Weekly Summary – January 13, 2025

· 2 min read
William Wolff
Architect

Cryptography benchmarks

  • Implemented and benchmarked the complete Leios cryptography suite in the leios_crypto_benchmarks Rust crate
  • Key VRF performance metrics:
    • Proving: 240 µs
    • Verifying: 390 µs
  • Sortition performance (excluding VRF):
    • Leadership checks (RB/IB/EB): 0.17 µs per slot/pipeline
    • Vote number calculation: 3.8 µs per pipeline
  • BLS operations benchmarked:
    • Key possession proof verification: 1.5 ms per key
    • Vote generation/verification: 280 µs / 1.4 ms per vote
    • Certificate operations (300-vote quorum): 50 ms generation, 90 ms verification.

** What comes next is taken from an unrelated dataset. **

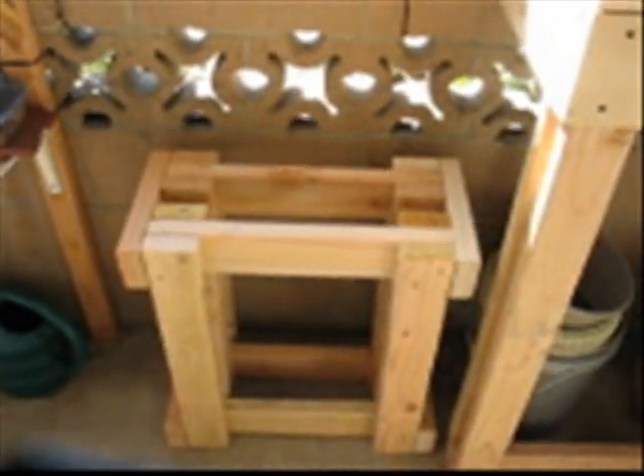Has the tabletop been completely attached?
No.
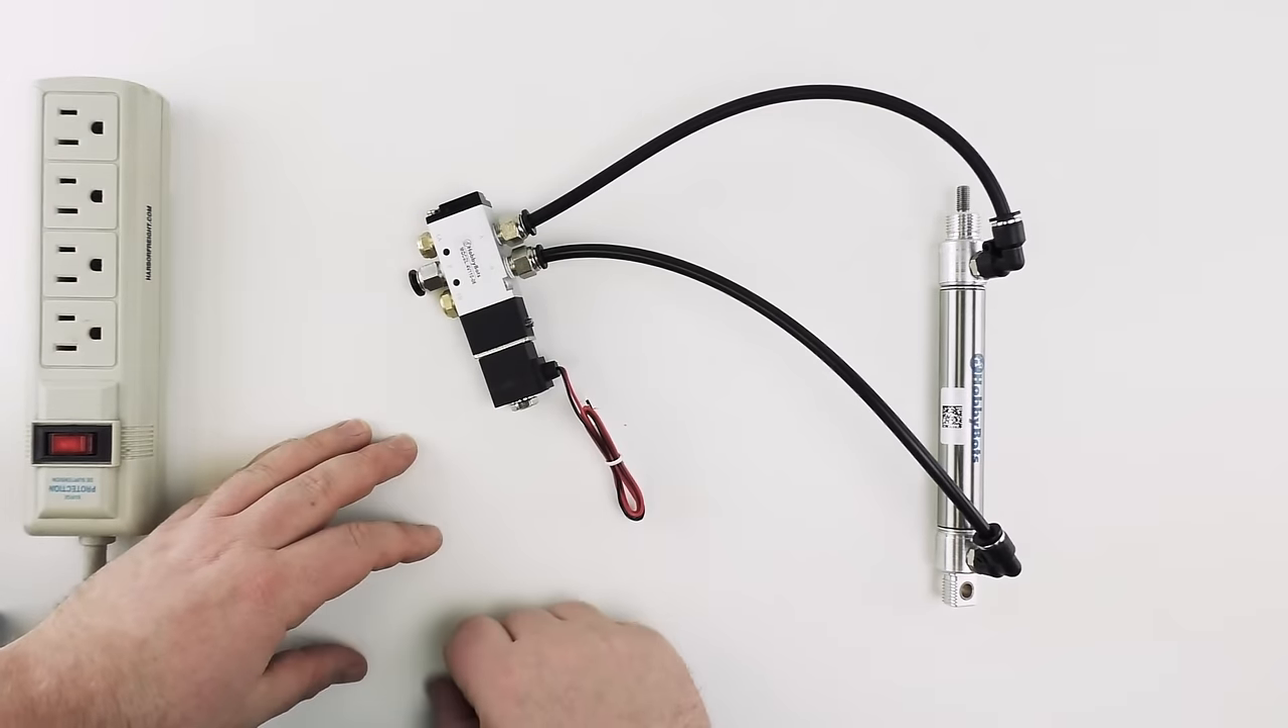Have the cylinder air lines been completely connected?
Yes.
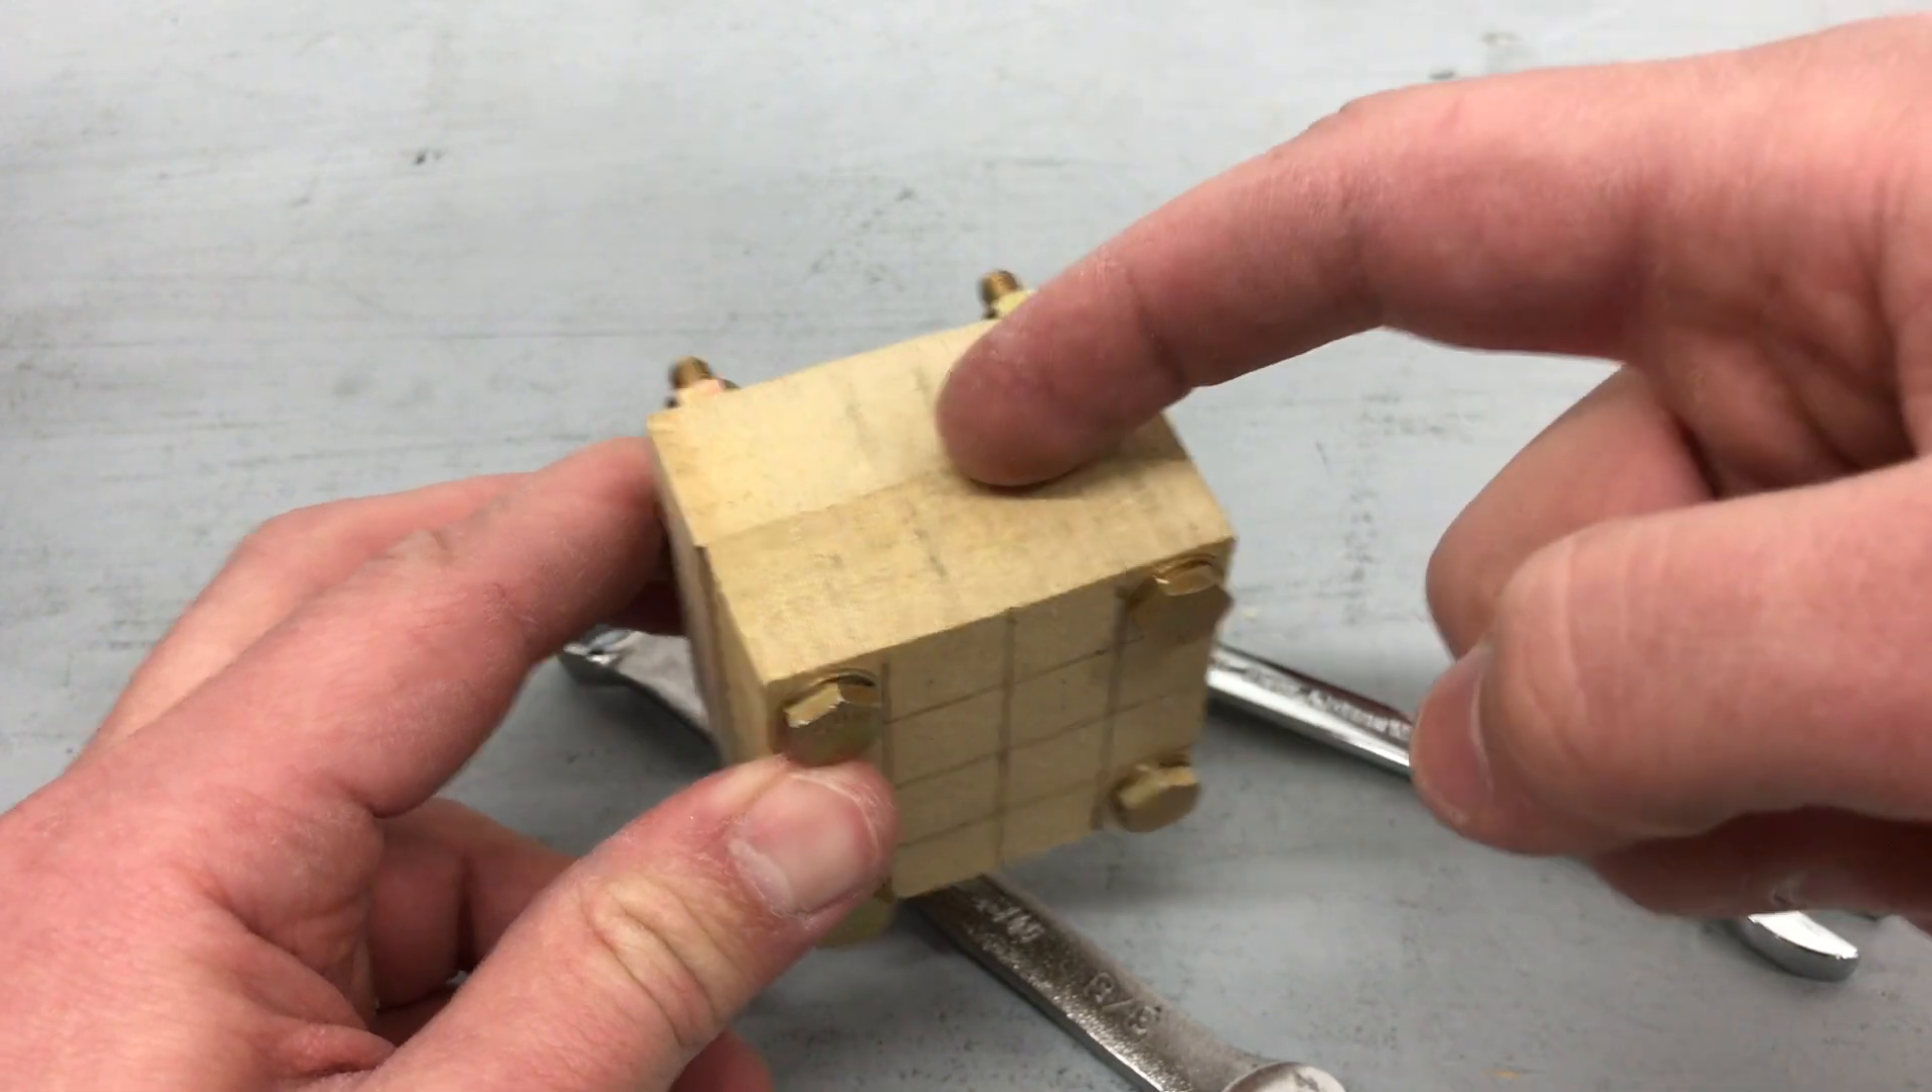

Cryptography design progress

  • Optimized vote signature size to potentially as small as 192 bytes
  • Determined that 500-vote committee certificates (60% quorum) would fit within Praos blocks at ~58 kB
  • Explored potential synergies with KES rotation and Praos VRF BLS keys
  • Completed cryptography sections for the first technical report
  • Decision made to freeze current report content and move new findings to future documents.

Simulation development

Haskell simulation

  • Achieved diffusion latency comparable to benchmark cluster data for Praos blocks
  • Integrated agreed-upon simulation parameters with the Rust team
  • Added event log output functionality with JSON support
  • Implemented 'short-leios' simulation variant matching mainnet ranking block interval
  • Fixed coordination issues in Relay mini-protocol consumers
  • Completed the PI goal by adding total data transmitted per node visualization.

Rust simulation

  • Implemented more granular CPU simulation times
  • Fixed race condition in the simulated clock
  • Started consuming a new shared configuration file format
  • Established a shared configuration format with default parameters in data/simulation/default.yaml.